Mettez à jour la partie de l'extrait de la décision qui s'ouvre sur les mots contenant « - Considérant que, par » et se clôt sur « droit : (...) », en y remplaçant « tribunal administratif de Nice » par « tribunal administratif de Toulon ».

**Extrait du document:**
______________________________

- Considérant que, par jugement en date du 25 octobre 2011, le tribunal administratif de Nice a annulé l'arrêté du 25 mars 2011 par lequel le préfet des Alpes-Maritimes a refusé de délivrer un titre de séjour à M.B..., de nationalité algérienne, et a assorti ladite décision d'une obligation de quitter le territoire français ; que le préfet des Alpes-Maritimes relève appel de ce jugement ; Sur les conclusions aux fins d'annulation :
- Considérant qu'aux termes de l'article 6 de l'accord franco-algérien du 27 décembre 1968 : " (...) Le certificat de résidence d'un an portant la mention " vie privée et familiale " est délivré de plein droit : (...)

______________________________

**Données fournies:**

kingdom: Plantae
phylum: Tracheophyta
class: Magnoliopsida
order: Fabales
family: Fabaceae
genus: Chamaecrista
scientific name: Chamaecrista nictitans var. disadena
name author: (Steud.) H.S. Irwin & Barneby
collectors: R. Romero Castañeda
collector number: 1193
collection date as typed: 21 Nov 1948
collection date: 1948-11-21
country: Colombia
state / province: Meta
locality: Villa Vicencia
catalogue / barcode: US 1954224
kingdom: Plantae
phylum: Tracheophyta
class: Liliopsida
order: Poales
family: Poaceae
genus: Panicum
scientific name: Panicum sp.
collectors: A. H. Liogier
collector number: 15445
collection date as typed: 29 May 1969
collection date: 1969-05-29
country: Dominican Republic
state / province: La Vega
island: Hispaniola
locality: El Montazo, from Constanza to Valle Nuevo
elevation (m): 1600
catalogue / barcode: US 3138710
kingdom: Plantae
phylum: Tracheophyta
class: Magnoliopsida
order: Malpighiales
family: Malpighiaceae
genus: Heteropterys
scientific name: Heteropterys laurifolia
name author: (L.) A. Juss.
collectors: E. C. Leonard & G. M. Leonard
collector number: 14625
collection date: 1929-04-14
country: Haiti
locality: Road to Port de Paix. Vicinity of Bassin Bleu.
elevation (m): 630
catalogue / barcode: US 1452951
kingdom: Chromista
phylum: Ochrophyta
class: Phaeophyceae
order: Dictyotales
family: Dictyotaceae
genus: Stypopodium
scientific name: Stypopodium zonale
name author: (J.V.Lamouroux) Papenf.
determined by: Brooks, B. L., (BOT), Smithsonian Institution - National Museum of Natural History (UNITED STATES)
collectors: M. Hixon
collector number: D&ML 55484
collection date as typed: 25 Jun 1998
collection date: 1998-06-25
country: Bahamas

______________________________

**Réponse:**
- Considérant que, par jugement en date du 25 octobre 2011, le tribunal administratif de Toulon a annulé l'arrêté du 25 mars 2011 par lequel le préfet des Alpes-Maritimes a refusé de délivrer un titre de séjour à M.B..., de nationalité algérienne, et a assorti ladite décision d'une obligation de quitter le territoire français ; que le préfet des Alpes-Maritimes relève appel de ce jugement ; Sur les conclusions aux fins d'annulation :
- Considérant qu'aux termes de l'article 6 de l'accord franco-algérien du 27 décembre 1968 : " (...) Le certificat de résidence d'un an portant la mention " vie privée et familiale " est délivré de plein droit : (...)